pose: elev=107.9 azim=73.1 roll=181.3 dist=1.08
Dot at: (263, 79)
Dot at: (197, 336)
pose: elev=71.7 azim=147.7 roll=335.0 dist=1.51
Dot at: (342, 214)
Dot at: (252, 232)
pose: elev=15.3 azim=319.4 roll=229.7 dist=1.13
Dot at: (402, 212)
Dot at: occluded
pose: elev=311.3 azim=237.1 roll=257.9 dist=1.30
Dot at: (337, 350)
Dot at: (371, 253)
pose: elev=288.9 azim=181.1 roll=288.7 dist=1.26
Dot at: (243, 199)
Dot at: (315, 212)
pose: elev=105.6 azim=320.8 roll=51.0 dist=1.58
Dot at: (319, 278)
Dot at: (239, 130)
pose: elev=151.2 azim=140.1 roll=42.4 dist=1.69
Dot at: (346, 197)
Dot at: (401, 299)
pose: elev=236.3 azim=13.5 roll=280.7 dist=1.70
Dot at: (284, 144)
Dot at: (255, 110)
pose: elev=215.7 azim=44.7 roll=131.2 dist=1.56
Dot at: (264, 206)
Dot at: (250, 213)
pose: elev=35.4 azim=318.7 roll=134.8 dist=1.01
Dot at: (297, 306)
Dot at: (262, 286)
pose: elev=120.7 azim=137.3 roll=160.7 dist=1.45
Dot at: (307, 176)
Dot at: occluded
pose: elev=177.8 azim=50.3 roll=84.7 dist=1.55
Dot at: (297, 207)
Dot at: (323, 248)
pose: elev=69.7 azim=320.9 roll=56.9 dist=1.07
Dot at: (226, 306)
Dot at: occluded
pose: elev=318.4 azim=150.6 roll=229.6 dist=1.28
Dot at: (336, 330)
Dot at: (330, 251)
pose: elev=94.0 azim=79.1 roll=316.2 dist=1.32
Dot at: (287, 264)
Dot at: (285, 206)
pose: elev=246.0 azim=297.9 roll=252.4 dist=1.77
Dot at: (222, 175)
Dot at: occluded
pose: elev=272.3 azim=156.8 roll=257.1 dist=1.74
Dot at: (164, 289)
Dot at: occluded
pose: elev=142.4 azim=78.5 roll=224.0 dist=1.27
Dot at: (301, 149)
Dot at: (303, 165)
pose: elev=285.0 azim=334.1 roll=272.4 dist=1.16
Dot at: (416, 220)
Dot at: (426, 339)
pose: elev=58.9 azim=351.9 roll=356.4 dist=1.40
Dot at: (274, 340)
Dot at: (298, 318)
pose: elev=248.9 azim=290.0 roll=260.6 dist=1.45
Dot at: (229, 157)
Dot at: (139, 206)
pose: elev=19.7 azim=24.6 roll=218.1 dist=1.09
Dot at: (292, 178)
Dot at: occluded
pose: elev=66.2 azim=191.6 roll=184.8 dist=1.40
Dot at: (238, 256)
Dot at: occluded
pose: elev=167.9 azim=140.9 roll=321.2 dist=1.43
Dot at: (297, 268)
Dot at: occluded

..........

Reproduce the lines verbatim, from the first line of the records up to and including the line containing "Dot at: (371, 253)".

pose: elev=107.9 azim=73.1 roll=181.3 dist=1.08
Dot at: (263, 79)
Dot at: (197, 336)
pose: elev=71.7 azim=147.7 roll=335.0 dist=1.51
Dot at: (342, 214)
Dot at: (252, 232)
pose: elev=15.3 azim=319.4 roll=229.7 dist=1.13
Dot at: (402, 212)
Dot at: occluded
pose: elev=311.3 azim=237.1 roll=257.9 dist=1.30
Dot at: (337, 350)
Dot at: (371, 253)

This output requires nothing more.